(Extracted data entries)

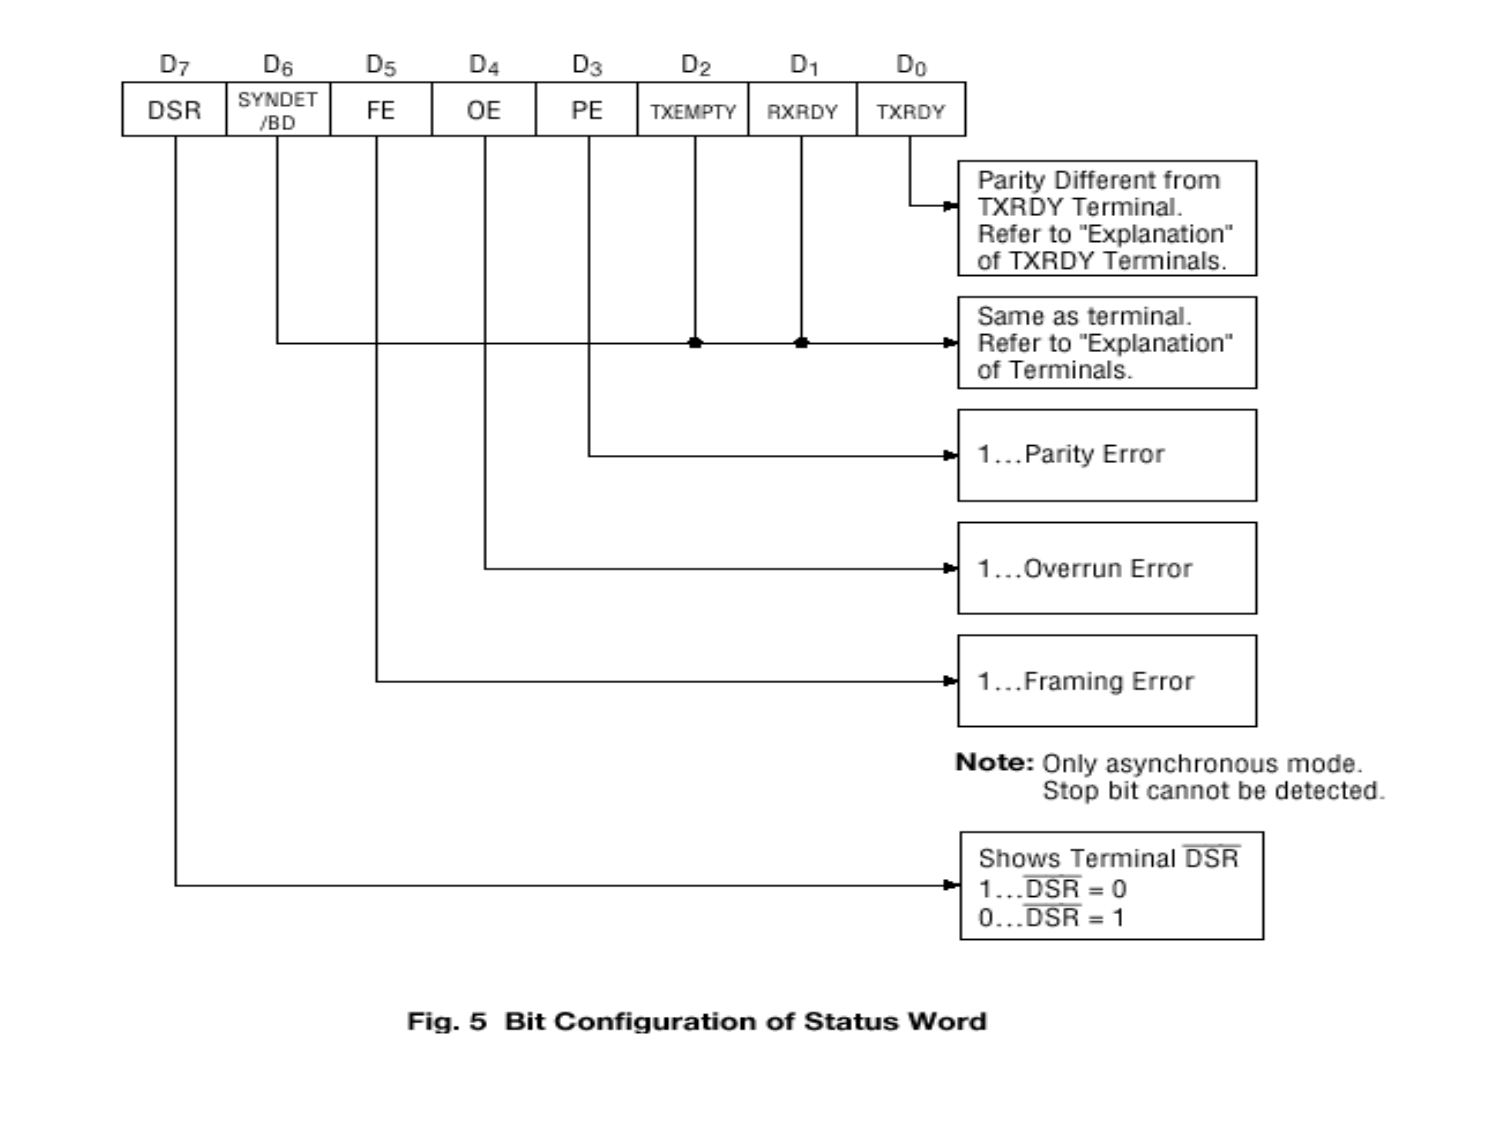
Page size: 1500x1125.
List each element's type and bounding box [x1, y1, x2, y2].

list [99, 37, 1413, 1076]
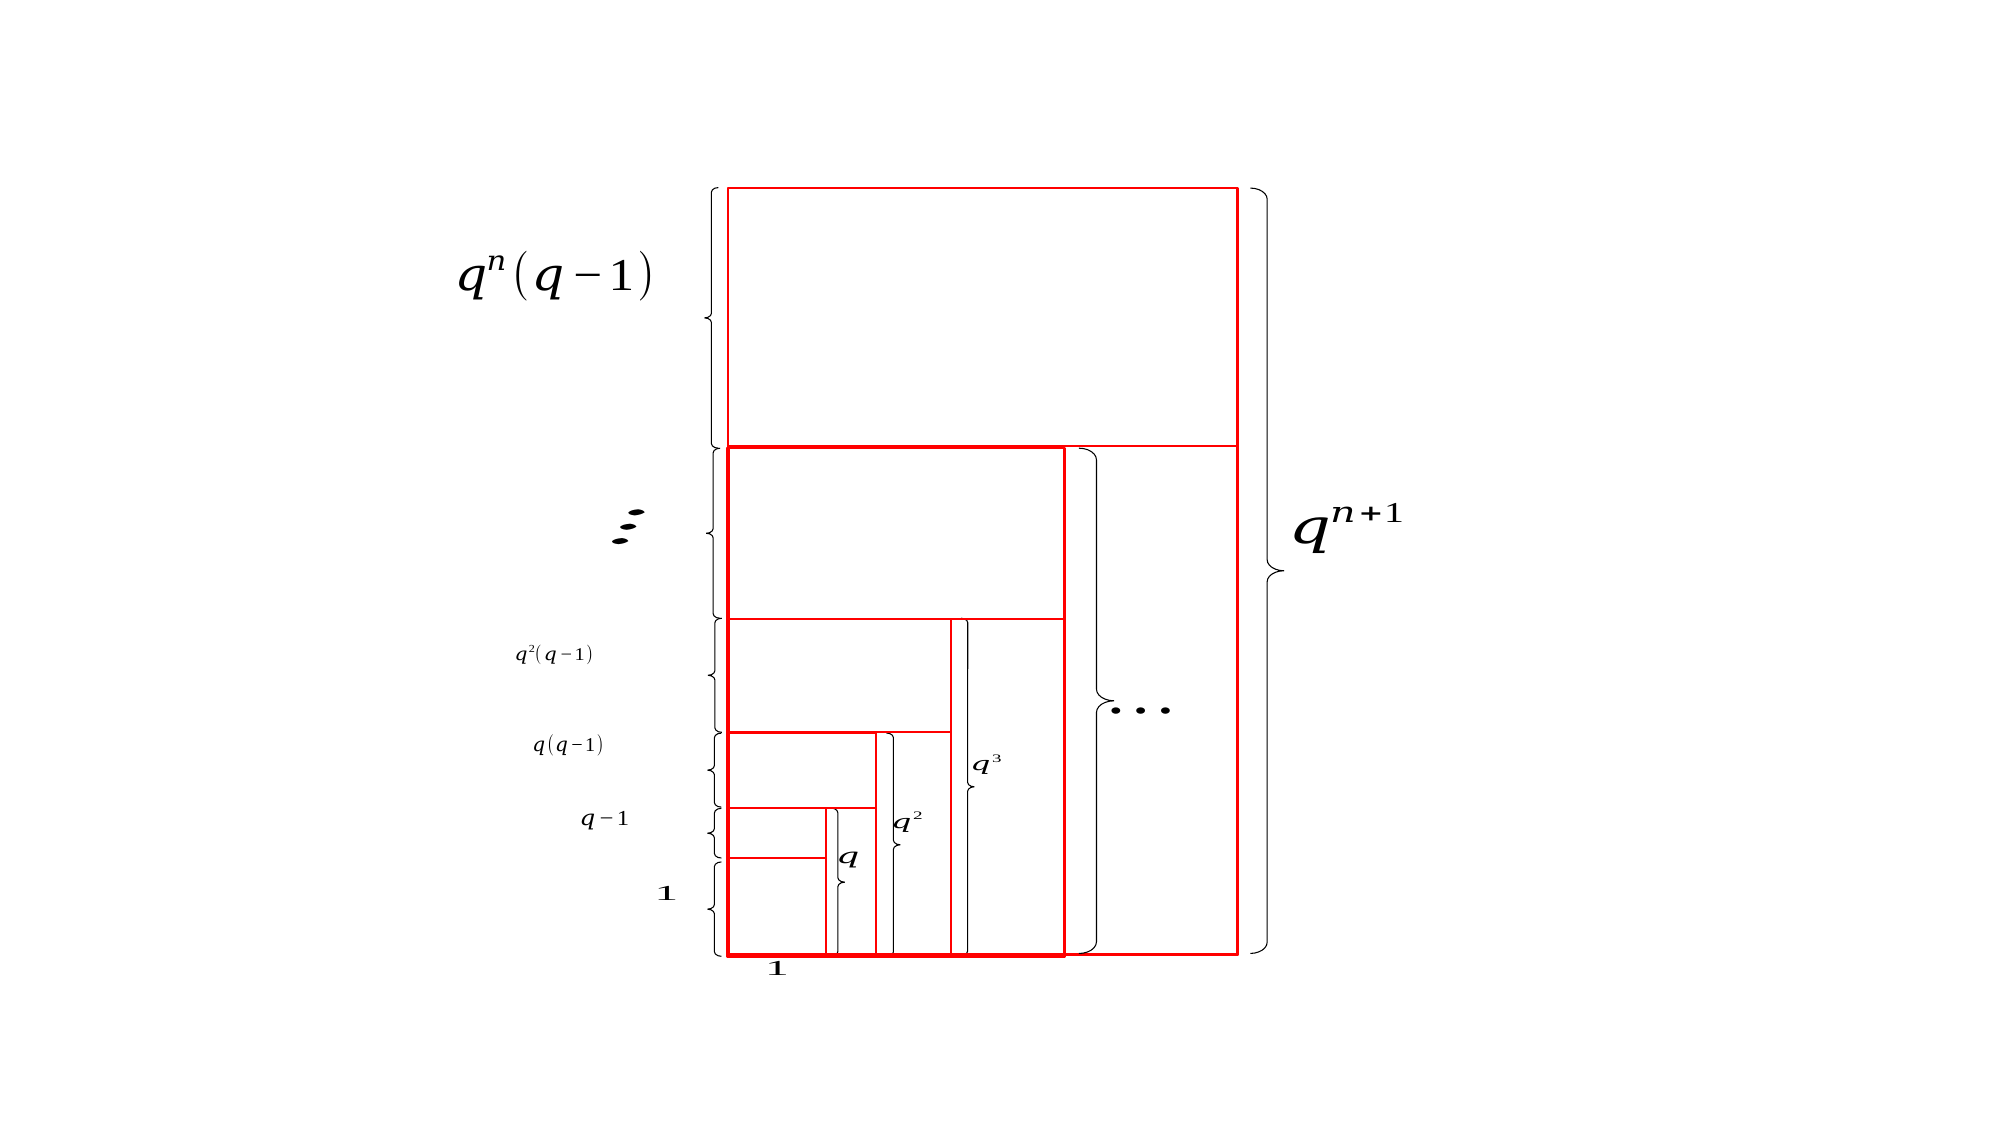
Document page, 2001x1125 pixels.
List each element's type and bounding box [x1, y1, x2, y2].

text_box [704, 187, 719, 449]
text_box [707, 617, 722, 733]
text_box [728, 187, 1239, 956]
text_box [707, 733, 722, 808]
text_box [1250, 187, 1285, 954]
text_box [707, 861, 722, 957]
text_box [706, 447, 721, 619]
text_box [707, 808, 722, 859]
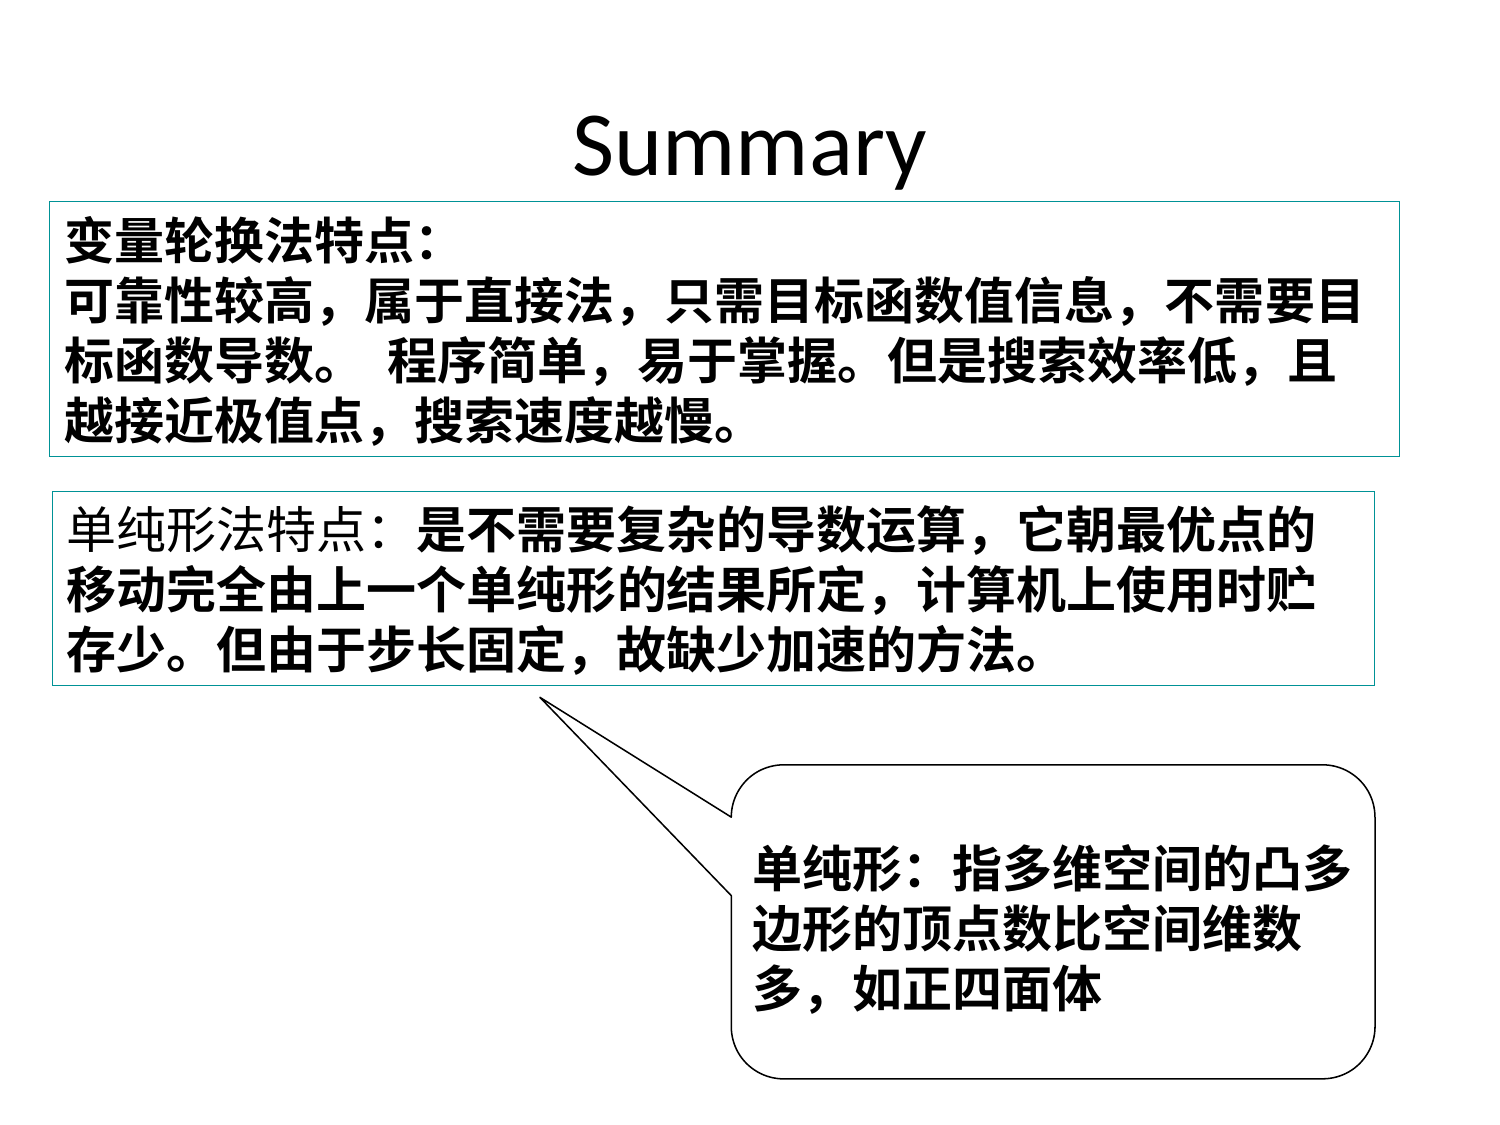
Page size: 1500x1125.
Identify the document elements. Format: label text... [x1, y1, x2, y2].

Exercise details =>
For this exercise, return every entry verbatim and omit all pictures.

Solved problem =>
Page size: 1500x1125.
List each element's type and bounding box [x1, y1, x2, y2].

list [99, 37, 1413, 1076]
Document page, 2001x1125 pixels.
List each element's type and bounding box [x1, y1, x2, y2].

text_box [704, 187, 719, 449]
text_box [707, 617, 722, 733]
text_box [728, 187, 1239, 956]
text_box [707, 733, 722, 808]
text_box [1250, 187, 1285, 954]
text_box [707, 861, 722, 957]
text_box [706, 447, 721, 619]
text_box [707, 808, 722, 859]
Page size: 1500x1125.
Identify the document elements. Format: label text... [x1, y1, x2, y2].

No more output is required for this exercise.